## The double dice problem

This notebook demonstrates a way of doing simple Bayesian updates using the table method, with a Pandas DataFrame as the table.

Copyright 2018 Allen Downey

MIT License: https://opensource.org/licenses/MIT


In [1]:
# Configure Jupyter so figures appear in the notebook
%matplotlib inline

# Configure Jupyter to display the assigned value after an assignment
%config InteractiveShell.ast_node_interactivity='last_expr_or_assign'

import numpy as np
import pandas as pd

### The BayesTable class

Here's the class that represents a Bayesian table.

In [2]:
class BayesTable(pd.DataFrame):
    def __init__(self, hypo, prior=1):
        columns = ['hypo', 'prior', 'likelihood', 'unnorm', 'posterior']
        super().__init__(columns=columns)
        self.hypo = hypo
        self.prior = prior
    
    def mult(self):
        self.unnorm = self.prior * self.likelihood
        
    def norm(self):
        nc = np.sum(self.unnorm)
        self.posterior = self.unnorm / nc
        return nc
    
    def update(self):
        self.mult()
        return self.norm()
    
    def reset(self):
        return BayesTable(self.hypo, self.posterior)

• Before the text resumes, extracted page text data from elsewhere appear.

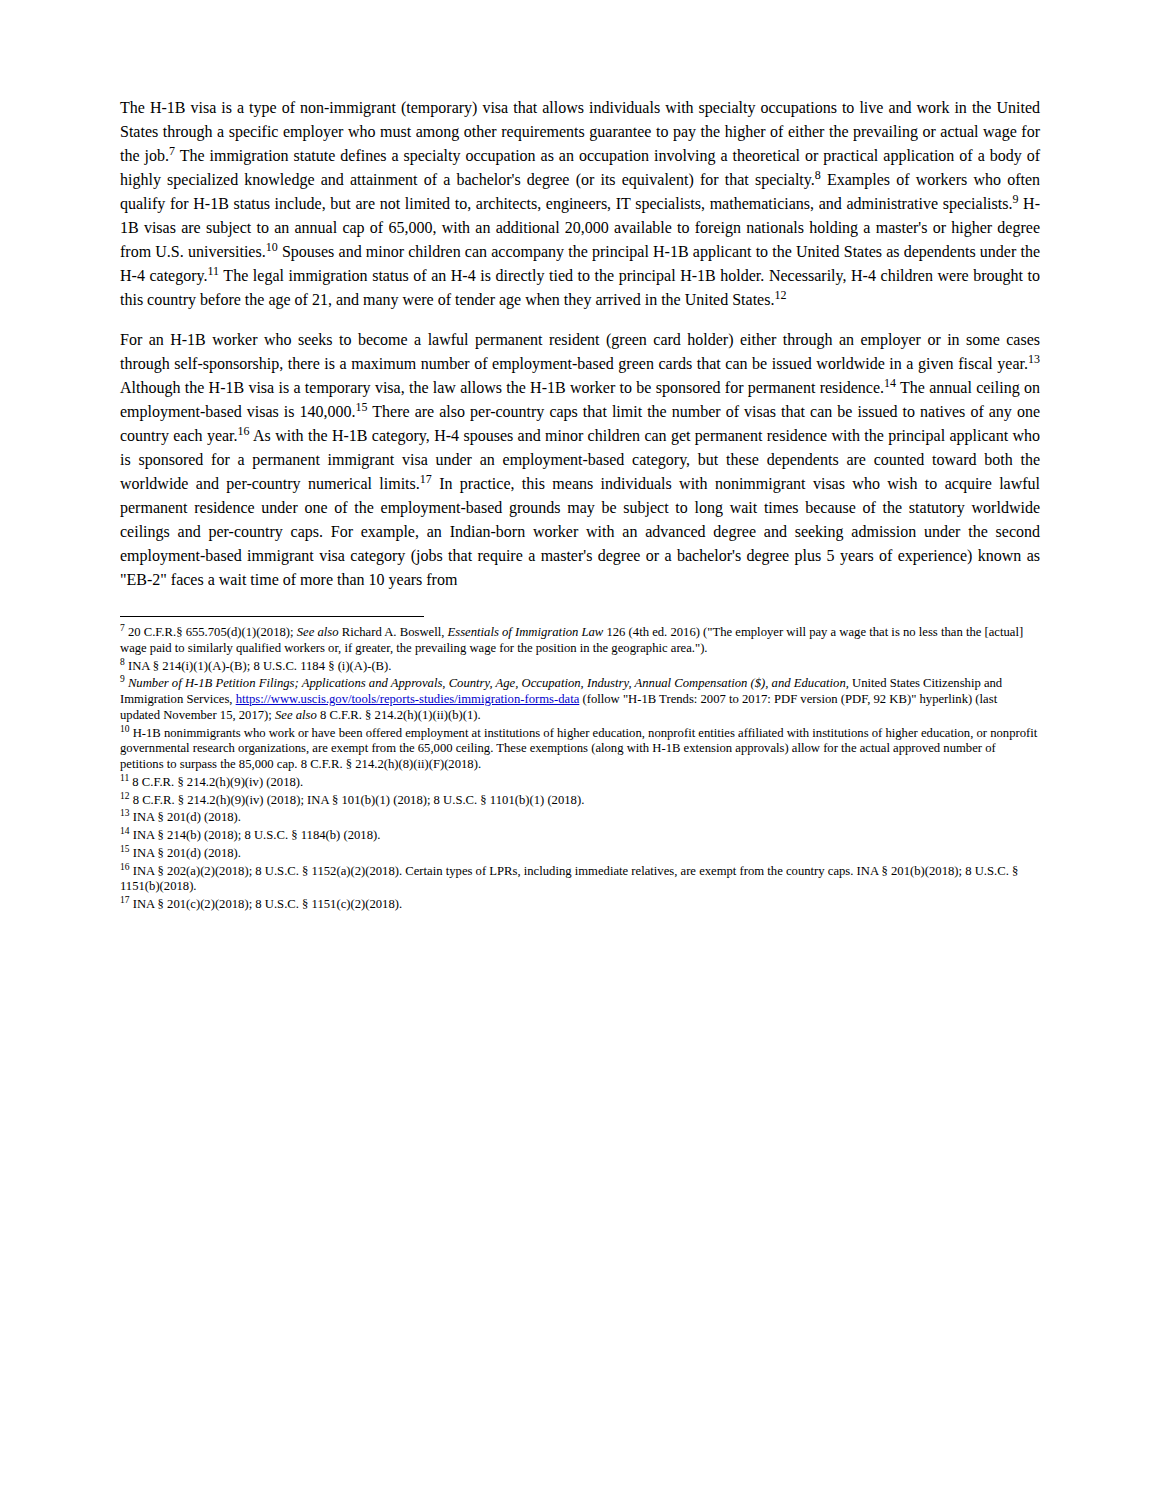The H-1B visa is a type of non-immigrant (temporary) visa that allows individuals with specialty occupations to live and work in the United States through a specific employer who must among other requirements guarantee to pay the higher of either the prevailing or actual wage for the job.7 The immigration statute defines a specialty occupation as an occupation involving a theoretical or practical application of a body of highly specialized knowledge and attainment of a bachelor's degree (or its equivalent) for that specialty.8 Examples of workers who often qualify for H-1B status include, but are not limited to, architects, engineers, IT specialists, mathematicians, and administrative specialists.9 H-1B visas are subject to an annual cap of 65,000, with an additional 20,000 available to foreign nationals holding a master's or higher degree from U.S. universities.10 Spouses and minor children can accompany the principal H-1B applicant to the United States as dependents under the H-4 category.11 The legal immigration status of an H-4 is directly tied to the principal H-1B holder. Necessarily, H-4 children were brought to this country before the age of 21, and many were of tender age when they arrived in the United States.12
For an H-1B worker who seeks to become a lawful permanent resident (green card holder) either through an employer or in some cases through self-sponsorship, there is a maximum number of employment-based green cards that can be issued worldwide in a given fiscal year.13 Although the H-1B visa is a temporary visa, the law allows the H-1B worker to be sponsored for permanent residence.14 The annual ceiling on employment-based visas is 140,000.15 There are also per-country caps that limit the number of visas that can be issued to natives of any one country each year.16 As with the H-1B category, H-4 spouses and minor children can get permanent residence with the principal applicant who is sponsored for a permanent immigrant visa under an employment-based category, but these dependents are counted toward both the worldwide and per-country numerical limits.17 In practice, this means individuals with nonimmigrant visas who wish to acquire lawful permanent residence under one of the employment-based grounds may be subject to long wait times because of the statutory worldwide ceilings and per-country caps. For example, an Indian-born worker with an advanced degree and seeking admission under the second employment-based immigrant visa category (jobs that require a master's degree or a bachelor's degree plus 5 years of experience) known as "EB-2" faces a wait time of more than 10 years from
7 20 C.F.R.§ 655.705(d)(1)(2018); See also Richard A. Boswell, Essentials of Immigration Law 126 (4th ed. 2016) ("The employer will pay a wage that is no less than the [actual] wage paid to similarly qualified workers or, if greater, the prevailing wage for the position in the geographic area.").
8 INA § 214(i)(1)(A)-(B); 8 U.S.C. 1184 § (i)(A)-(B).
9 Number of H-1B Petition Filings; Applications and Approvals, Country, Age, Occupation, Industry, Annual Compensation ($), and Education, United States Citizenship and Immigration Services, https://www.uscis.gov/tools/reports-studies/immigration-forms-data (follow "H-1B Trends: 2007 to 2017: PDF version (PDF, 92 KB)" hyperlink) (last updated November 15, 2017); See also 8 C.F.R. § 214.2(h)(1)(ii)(b)(1).
10 H-1B nonimmigrants who work or have been offered employment at institutions of higher education, nonprofit entities affiliated with institutions of higher education, or nonprofit governmental research organizations, are exempt from the 65,000 ceiling. These exemptions (along with H-1B extension approvals) allow for the actual approved number of petitions to surpass the 85,000 cap. 8 C.F.R. § 214.2(h)(8)(ii)(F)(2018).
11 8 C.F.R. § 214.2(h)(9)(iv) (2018).
12 8 C.F.R. § 214.2(h)(9)(iv) (2018); INA § 101(b)(1) (2018); 8 U.S.C. § 1101(b)(1) (2018).
13 INA § 201(d) (2018).
14 INA § 214(b) (2018); 8 U.S.C. § 1184(b) (2018).
15 INA § 201(d) (2018).
16 INA § 202(a)(2)(2018); 8 U.S.C. § 1152(a)(2)(2018). Certain types of LPRs, including immediate relatives, are exempt from the country caps. INA § 201(b)(2018); 8 U.S.C. § 1151(b)(2018).
17 INA § 201(c)(2)(2018); 8 U.S.C. § 1151(c)(2)(2018).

### The double dice problem

Suppose I have a box that contains one each of 4-sided, 6-sided, 8-sided, and 12-sided dice.  I choose a die at random, and roll it twice
without letting you see the die or the outcome.  I report that I got
the same outcome on both rolls.

1) What is the posterior probability that I rolled each of the dice?


2) If I roll the same die again, what is the probability that I get the same outcome a third time?

Here's a `BayesTable` that represents the four hypothetical dice.

In [3]:
table = BayesTable([4, 6, 8, 12])

Unnamed: 0,hypo,prior,likelihood,unnorm,posterior
0,4,1,,,
1,6,1,,,
2,8,1,,,
3,12,1,,,


Since we didn't specify prior probabilities, the default value is equal priors for all hypotheses.

Now we can specify the likelihoods: if a die has `n` sides, the chance of getting the same outcome twice is `1/n`.

So the likelihoods are:

In [4]:
table.likelihood = [1/4, 1/6, 1/8, 1/12]
table

Unnamed: 0,hypo,prior,likelihood,unnorm,posterior
0,4,1,0.25,,
1,6,1,0.166667,,
2,8,1,0.125,,
3,12,1,0.083333,,


Now we can use `update` to compute the posterior probabilities:

In [5]:
table.update()
table

Unnamed: 0,hypo,prior,likelihood,unnorm,posterior
0,4,1,0.25,0.25,0.4
1,6,1,0.166667,0.166667,0.266667
2,8,1,0.125,0.125,0.2
3,12,1,0.083333,0.083333,0.133333


The second part of the problem asks for the probability of getting the same outcome a third time, if we roll the same die again.

If the die has `n` sides, the probability of getting the same value again is `1/n`, which happens to be the same as the likelihood function.

To get the total probability of getting the same outcome, we have to add up the conditional probabilities:

```
P(n | data) * P(same outcome | n)
```

The first term is the posterior probability; the second term is `1/n`.

In [6]:
total = 0
for _, row in table.iterrows():
    total += row.posterior / row.hypo
    
total

0.18055555555555555

This calculation is similar to the first step of the update, so we can also compute it by

1) Creating a new table with the posteriors from `table`.

2) Adding the likelihood of getting the same outcome a third time.

3) Computing the normalizing constant.

In [7]:
table2 = table.reset()
table2.likelihood = [1/4, 1/6, 1/8, 1/12]
table2

Unnamed: 0,hypo,prior,likelihood,unnorm,posterior
0,4,0.4,0.25,,
1,6,0.266667,0.166667,,
2,8,0.2,0.125,,
3,12,0.133333,0.083333,,


In [8]:
table2.update()

0.18055555555555552

In [9]:
table2

Unnamed: 0,hypo,prior,likelihood,unnorm,posterior
0,4,0.4,0.25,0.1,0.553846
1,6,0.266667,0.166667,0.044444,0.246154
2,8,0.2,0.125,0.025,0.138462
3,12,0.133333,0.083333,0.011111,0.061538


This result is the same as the posterior after seeing the same outcome three times.

This example demonstrates a general truth: if you see an event and perform an update, the normalizing constant is the predictive prior probability of the event.